Now, after that whole spiel, you might be asking what is a logline? A logline is 1 or 2 sentences describing the plot of your film. This is different from themes like we discussed last week. Themes are the grand scope of what your story is about, the logline is more an overview of the actual plot. In Neo-Formalist terms (borrowing heavy from those Russian Structuralism,) the theme is the fabula, whereas the plot and the logline are more like the syuzhet. Although I have never used those words outside of discussing Neo-Formalist Film Theory, and it’s much easier to say this: the theme is the story, the logline is the (condensed) plot.

The logline has to be even more economical, even than script format itself is. You have to, in one or two sentences, describe the following: the protagonists, their primary conflict (your “A” story, more on structure next week,) and any major details. In short, it’s like a really, really, summed up version of your story. You don’t have to capture everything (because that’s almost impossible to do unless you use two very long sentences) but you need to capture enough to make the person who hears your logline interested to hear more.

It’s also important to consider genre, and try your best to capture that in the logline as well. If you want someone to think it’s a comedy, try to make the pitch a little funny; if it’s a thriller, make it suspenseful or scary, and so on, and so forth. After your pitch, you should have the person having the same reaction after hearing it the script would give them.

Writing loglines, besides holding a vital function in pitch sessions, are a useful tool for a writer to focus on. Once you write your logline, you can look at it, and go, “That is what, in a nutshell, my story is about.” Whenever you feel yourself straying away from the theme and the logline, you can use them as tools to go back to wherever you’re going (and perhaps excising those scenes that help neither.)
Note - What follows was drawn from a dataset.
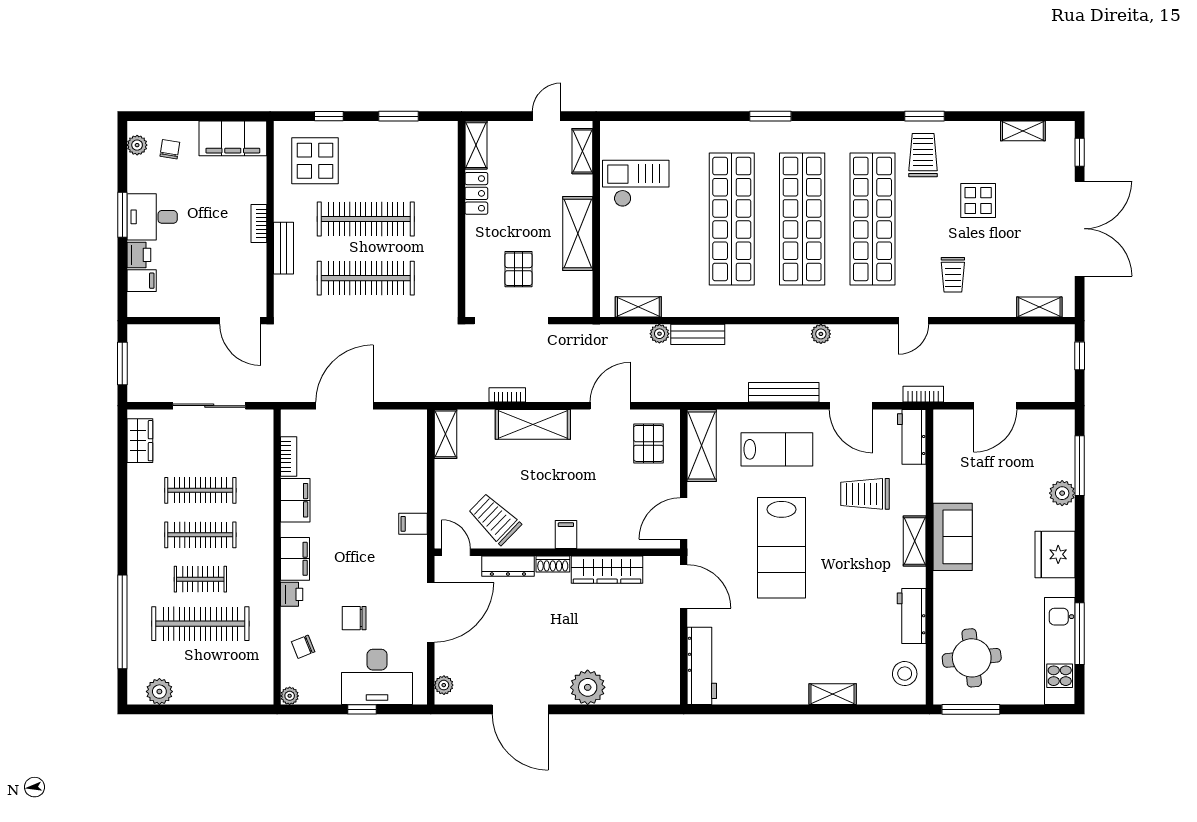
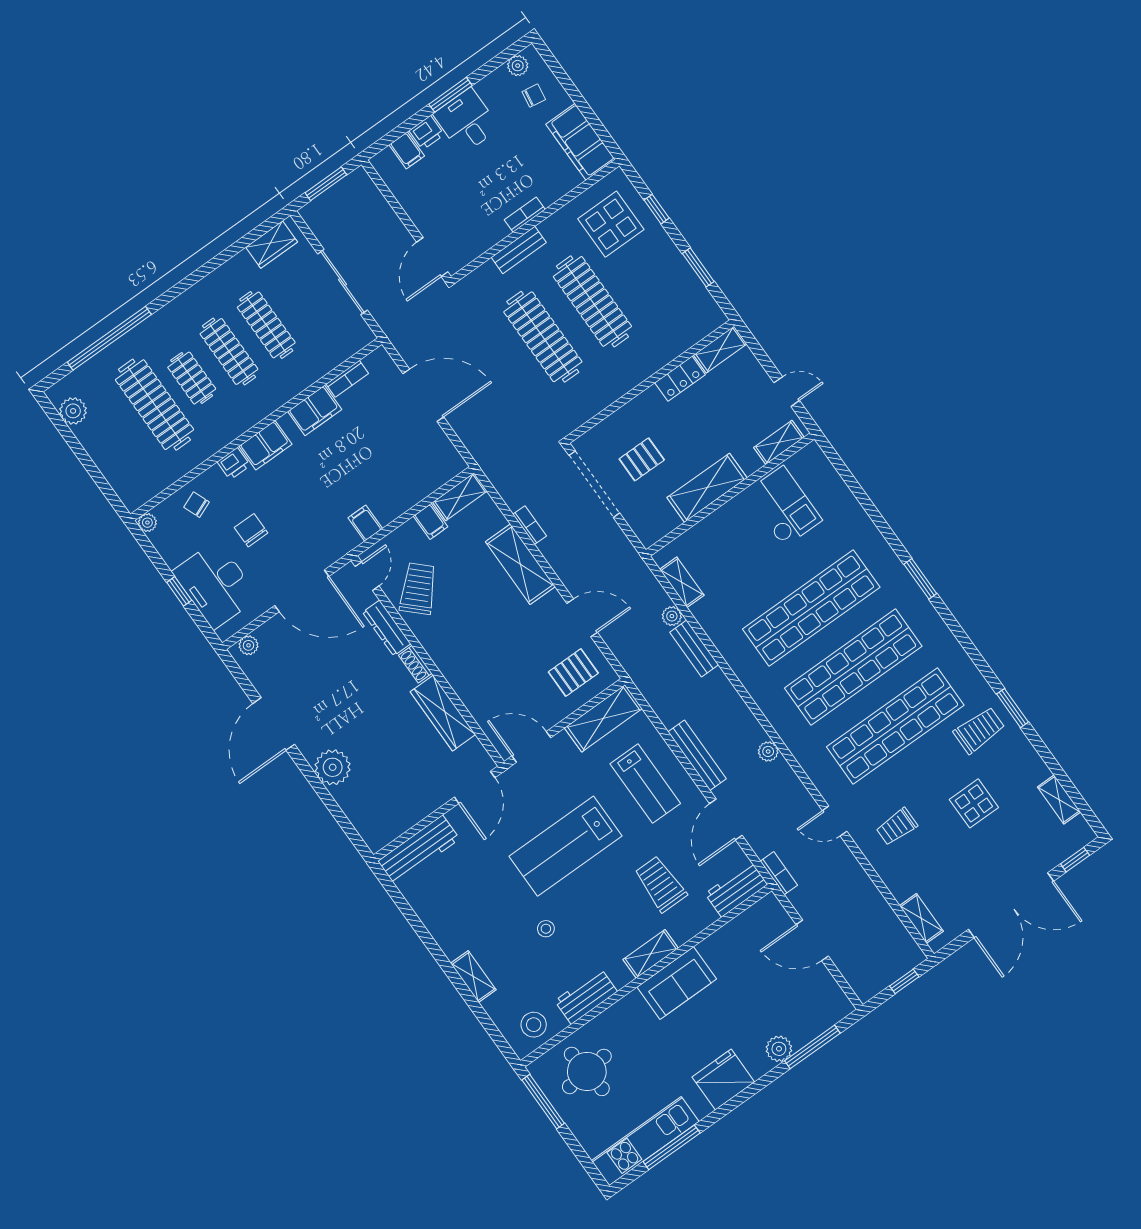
filing cabinet: (566, 535) -> (431, 521), moved, turned 90
stool: (836, 610) -> (546, 929), added

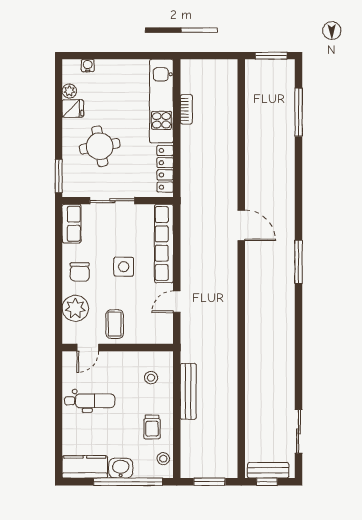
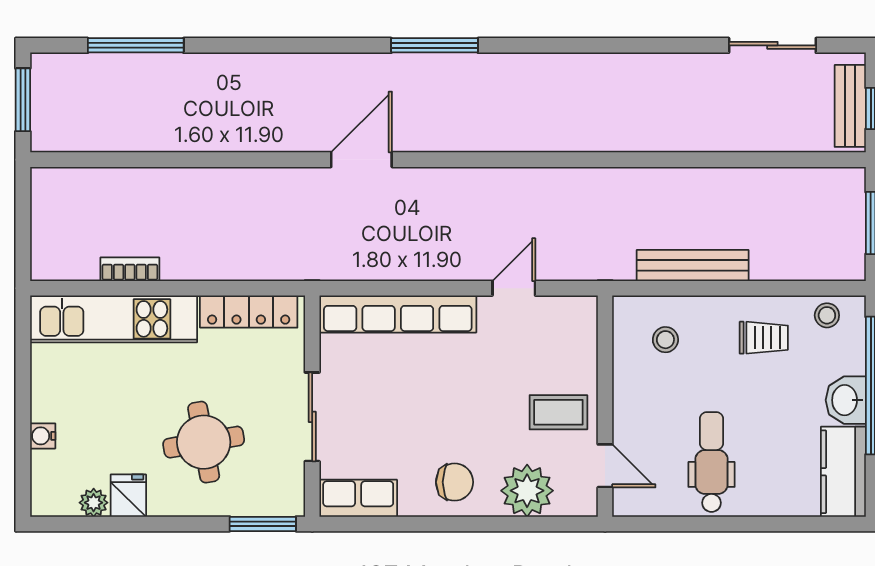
water cooler: (88, 66) -> (43, 436), moved
side table: (124, 267) -> (444, 394), removed
door: (177, 302) -> (514, 288), swing flipped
Instead of looking through a script this week, I’m going to try and do five quick loglines of some popular movies. Can you guess the titles?

1. Three bumbling psychology professors in New York City design a system to catch ghosts, using the devices to go into business for themselves as professional paranormal investigators and eliminators. Although they initially aren’t very good at it, their business starts to boom, and they realize the massive influx of paranormal activity has to do with the return of a Babylonian god and the end of the world.

2. A young girl, Sarah, is obsessed with magic and very immature, and is very upset when she’s forced to babysit her little brother. After angrily wishing her brother would be kidnapped by goblins, she finds the Goblin King has kidnapped him, and in order to save her brother, she needs to go into his magical Labyrinth.

3. Robert Parr is an old, out-of-shape, super-hero, brought into retirement due to bureaucratic interference. He has to come out of retirement, along with his super-powered family, to defeat an disgruntled fan from his past.

4. Charles Foster Kane is a complicated man whose life has been full of corruption, compromise, and tragedy. After his death, more questions exist than answers, which are up to a journalist named Thompson to unravel, especially of his last words: “Rosebud.”

5. Jack Burton is a macho truck driver whose truck is stolen by Chinese demons. Although he’s a complete outsider, he has to delve, along with his friend Wang, into the murky mysterious depths of Chinatown’s demonic underworld.

In case you couldn’t guess, the answers are, in order: Ghostbusters (Reitman, 1984,) Labyrinth (Henson, 1986), The Incredibles (Bird, 2004), Citizen Kane (Welles, 1943,) and, of course, Big Trouble in Little China (Carpenter, 1983).

Next week, I’ll be talking about characterization. Good writing!

1 comment:

Unknown said...

hm.

his name is Robert Parr?? ..and how many times have I watched this movie??